_Instructions for the task_
Take the line that has "Владивостоке, бо" in it and every line after it to the end of the entries, and reproduce them exactly.

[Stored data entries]
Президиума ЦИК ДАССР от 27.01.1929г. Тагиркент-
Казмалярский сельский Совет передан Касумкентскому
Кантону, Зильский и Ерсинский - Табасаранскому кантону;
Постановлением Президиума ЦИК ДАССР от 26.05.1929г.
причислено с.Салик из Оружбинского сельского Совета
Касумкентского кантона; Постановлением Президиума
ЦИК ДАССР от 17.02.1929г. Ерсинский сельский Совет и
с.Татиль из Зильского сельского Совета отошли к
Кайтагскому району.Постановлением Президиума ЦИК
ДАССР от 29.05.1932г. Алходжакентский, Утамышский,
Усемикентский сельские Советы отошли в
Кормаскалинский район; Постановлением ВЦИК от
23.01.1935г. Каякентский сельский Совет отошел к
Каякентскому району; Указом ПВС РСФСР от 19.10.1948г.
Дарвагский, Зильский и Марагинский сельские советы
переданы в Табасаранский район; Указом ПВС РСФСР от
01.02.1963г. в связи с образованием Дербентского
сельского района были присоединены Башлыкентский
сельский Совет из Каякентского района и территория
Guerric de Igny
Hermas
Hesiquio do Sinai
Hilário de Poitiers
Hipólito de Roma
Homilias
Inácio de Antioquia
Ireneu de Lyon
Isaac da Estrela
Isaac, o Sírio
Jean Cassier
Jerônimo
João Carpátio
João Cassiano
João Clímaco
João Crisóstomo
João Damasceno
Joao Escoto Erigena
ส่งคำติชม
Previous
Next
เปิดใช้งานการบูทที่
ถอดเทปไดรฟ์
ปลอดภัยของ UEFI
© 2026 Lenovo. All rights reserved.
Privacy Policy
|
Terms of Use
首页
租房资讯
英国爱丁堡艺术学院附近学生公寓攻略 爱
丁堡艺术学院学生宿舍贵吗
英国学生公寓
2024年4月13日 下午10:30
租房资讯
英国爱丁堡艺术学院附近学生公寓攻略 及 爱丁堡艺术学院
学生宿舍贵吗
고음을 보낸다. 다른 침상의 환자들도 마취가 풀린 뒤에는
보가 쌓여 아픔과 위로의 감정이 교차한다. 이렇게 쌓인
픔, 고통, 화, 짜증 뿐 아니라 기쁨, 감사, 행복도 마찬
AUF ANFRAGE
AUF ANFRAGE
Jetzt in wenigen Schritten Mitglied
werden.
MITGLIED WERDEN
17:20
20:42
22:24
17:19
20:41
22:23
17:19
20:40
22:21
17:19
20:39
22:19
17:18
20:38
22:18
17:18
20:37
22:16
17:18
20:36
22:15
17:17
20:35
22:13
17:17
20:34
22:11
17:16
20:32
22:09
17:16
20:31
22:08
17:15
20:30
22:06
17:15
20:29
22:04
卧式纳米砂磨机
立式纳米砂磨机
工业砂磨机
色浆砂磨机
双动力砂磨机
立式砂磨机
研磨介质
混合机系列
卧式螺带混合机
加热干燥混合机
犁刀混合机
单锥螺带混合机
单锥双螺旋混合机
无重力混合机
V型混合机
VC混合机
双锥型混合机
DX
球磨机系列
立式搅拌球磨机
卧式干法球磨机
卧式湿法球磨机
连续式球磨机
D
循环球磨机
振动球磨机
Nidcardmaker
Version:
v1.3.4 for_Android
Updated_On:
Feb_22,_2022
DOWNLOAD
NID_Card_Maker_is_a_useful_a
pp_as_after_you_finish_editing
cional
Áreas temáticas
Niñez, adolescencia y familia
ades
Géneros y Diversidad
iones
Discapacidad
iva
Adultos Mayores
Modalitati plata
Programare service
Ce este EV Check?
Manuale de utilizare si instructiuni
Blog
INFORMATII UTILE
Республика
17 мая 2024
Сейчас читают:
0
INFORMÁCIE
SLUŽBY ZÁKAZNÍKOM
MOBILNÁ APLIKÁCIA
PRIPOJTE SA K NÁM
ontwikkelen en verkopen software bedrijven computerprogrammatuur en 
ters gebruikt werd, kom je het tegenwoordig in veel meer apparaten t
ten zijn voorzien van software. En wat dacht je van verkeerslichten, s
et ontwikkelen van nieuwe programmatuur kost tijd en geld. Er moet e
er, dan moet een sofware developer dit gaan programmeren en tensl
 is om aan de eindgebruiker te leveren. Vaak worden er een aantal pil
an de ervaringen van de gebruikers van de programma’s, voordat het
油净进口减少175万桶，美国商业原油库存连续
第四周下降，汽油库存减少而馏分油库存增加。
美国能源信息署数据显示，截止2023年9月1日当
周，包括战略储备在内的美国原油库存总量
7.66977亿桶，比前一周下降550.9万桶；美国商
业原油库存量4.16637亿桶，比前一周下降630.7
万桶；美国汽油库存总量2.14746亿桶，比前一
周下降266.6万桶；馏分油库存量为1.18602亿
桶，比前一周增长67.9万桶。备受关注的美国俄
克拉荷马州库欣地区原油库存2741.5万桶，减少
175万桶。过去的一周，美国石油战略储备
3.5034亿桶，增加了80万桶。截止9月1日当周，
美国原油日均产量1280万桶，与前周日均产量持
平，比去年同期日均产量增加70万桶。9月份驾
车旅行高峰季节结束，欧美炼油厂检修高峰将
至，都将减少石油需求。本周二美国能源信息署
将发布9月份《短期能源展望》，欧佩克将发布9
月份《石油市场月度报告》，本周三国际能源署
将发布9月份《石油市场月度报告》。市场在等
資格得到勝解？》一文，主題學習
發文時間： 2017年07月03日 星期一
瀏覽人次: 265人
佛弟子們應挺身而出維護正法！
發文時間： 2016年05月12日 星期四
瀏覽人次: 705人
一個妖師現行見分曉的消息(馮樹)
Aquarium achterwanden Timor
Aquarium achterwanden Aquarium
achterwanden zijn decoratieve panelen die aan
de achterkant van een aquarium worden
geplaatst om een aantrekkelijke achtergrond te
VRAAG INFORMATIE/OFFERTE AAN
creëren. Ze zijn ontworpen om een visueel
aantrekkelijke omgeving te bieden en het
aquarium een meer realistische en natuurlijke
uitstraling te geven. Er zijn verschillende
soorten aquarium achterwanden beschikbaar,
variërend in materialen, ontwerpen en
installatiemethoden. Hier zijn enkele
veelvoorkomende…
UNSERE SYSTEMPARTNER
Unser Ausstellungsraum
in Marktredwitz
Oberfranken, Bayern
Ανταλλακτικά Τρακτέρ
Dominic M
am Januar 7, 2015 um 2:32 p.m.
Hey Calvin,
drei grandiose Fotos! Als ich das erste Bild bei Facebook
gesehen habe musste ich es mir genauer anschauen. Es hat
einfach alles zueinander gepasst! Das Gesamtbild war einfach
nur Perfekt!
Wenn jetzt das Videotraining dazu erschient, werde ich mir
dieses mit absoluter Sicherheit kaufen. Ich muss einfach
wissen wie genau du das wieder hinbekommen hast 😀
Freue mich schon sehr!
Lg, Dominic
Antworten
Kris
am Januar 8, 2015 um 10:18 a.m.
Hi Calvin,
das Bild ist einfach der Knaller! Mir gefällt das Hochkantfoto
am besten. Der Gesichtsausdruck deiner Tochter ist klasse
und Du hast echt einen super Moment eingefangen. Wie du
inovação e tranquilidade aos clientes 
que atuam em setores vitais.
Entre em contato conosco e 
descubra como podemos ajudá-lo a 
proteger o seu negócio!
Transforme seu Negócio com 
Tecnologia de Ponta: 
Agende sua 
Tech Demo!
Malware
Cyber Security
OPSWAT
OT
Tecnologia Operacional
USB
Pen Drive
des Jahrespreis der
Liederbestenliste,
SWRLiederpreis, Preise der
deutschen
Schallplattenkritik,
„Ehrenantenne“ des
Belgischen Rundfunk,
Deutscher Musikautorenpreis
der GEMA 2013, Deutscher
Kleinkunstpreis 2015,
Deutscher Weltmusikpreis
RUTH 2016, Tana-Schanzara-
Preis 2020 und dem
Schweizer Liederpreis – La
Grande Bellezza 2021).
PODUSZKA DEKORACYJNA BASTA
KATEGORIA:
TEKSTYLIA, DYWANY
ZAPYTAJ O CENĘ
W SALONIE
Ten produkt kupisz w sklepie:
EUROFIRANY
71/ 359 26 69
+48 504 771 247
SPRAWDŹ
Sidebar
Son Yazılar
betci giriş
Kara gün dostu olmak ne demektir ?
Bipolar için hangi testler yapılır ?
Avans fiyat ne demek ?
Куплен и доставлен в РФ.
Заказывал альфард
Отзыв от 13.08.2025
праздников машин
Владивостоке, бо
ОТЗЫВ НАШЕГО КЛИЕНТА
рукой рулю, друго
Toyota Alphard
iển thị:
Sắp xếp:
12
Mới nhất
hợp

_Result_
Владивостоке, бо
ОТЗЫВ НАШЕГО КЛИЕНТА
рукой рулю, друго
Toyota Alphard
iển thị:
Sắp xếp:
12
Mới nhất
hợp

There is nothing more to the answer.